Vier mal vier von Arno Schmidt, 2003, SuhrkampVier mal vier. Fotografien aus Bargfeld.
Fotobuch von Arno Schmidt (2003, Suhrkamp, Herausgegeben und mit einem Nachwort von Janos Frecot).
Besprechung von Ulf Erdmann Ziegler in der Frankfurter Rundschau, 5.11.2003:

Fünfzig verweht
Die Heidefarben von Arno Schmidt sind eine Sensation

Der fotografierende Schriftsteller als solcher ist ein poetisches Bild: Jemand, der sich der Welthaltigkeit der Welt mittels eines Apparats versichert. Unwahrscheinlich, dass er naiv ist, wahrscheinlich, dass er über die Kniffe des fotografischen Apparats weniger weiß als über die Gelenkigkeit der Schreibmaschine: Der Charme des Laienhaften verbindet sich mit dem Geheimnis des unbekannten Nebenwerks.

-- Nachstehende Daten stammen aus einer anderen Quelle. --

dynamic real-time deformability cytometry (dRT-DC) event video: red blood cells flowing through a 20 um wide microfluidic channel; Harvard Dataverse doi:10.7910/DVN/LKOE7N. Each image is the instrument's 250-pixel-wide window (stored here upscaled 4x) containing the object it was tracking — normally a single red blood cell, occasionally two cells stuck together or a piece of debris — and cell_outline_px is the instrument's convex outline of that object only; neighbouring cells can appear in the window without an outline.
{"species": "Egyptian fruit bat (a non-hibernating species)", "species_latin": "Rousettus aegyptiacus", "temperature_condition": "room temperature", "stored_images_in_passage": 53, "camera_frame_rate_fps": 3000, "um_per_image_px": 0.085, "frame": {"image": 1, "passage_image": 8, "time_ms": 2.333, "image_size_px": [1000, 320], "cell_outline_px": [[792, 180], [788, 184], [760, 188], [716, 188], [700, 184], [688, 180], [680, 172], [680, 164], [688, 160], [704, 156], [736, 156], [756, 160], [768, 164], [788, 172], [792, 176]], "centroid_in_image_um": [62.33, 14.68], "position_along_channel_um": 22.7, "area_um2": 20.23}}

Dies ist die erste von zwei geplanten fotografischen Publikationen aus dem Nachlass Arno Schmidts. Sie heißt Vier mal vier (gemeint: Zentimeter), nach dem eigentümlichen Format der Yashica 44, die Hans Wollschläger dem Schriftsteller in der Heide zum fünfzigsten Geburtstag schenkte. Die Dias, sorgsam, aber offensichtlich ohne Datum archiviert, sind also frühestens 1964 entstanden und reichen, wie man an einem singulären hellgrünen Mähdrescher erkennen kann, bis in die siebziger Jahre. Die eigentliche Überraschung des Werks liegt in seiner Farbe.

Besser hätte es, postum, für Schmidt gar nicht kommen können, als mit dem kundigen Auge des Berliner Kurators Janos Frecot interpretiert zu werden. Der Herausgeber hat nämlich gemerkt, wie suggestiv das Format ist und sämtliche Bilder, 18 mal 18 Zentimeter groß, ohne Mätzchen auf das weiße Papier gestellt. Durch die Strenge der Präsentation leuchtet dann die Vielgestalt der Beobachtungen, die sich schlüssig miteinander verbinden. Kein Zweifel, Schmidt hatte ein "fotografisches Projekt" am Laufen.

Obwohl die Bilder sämtlich in der Heide bei Bargfeld gemacht wurden, sieht diese Landschaft bei Schmidt aus wie Island, Thüringen und Toskana. An einem lichten Herbstmorgen registriert er das Wunder des Taus, der sich in die Spinnweben der immergrünen Pflanzen gelegt hat. Ein rotes Haus mit rotem Dach leuchtet alptraumhaft unter einem blauschwarzen Himmel. Heugarben stehen im goldenen Abendlicht wie Mähnen unterirdisch lagernder Riesen.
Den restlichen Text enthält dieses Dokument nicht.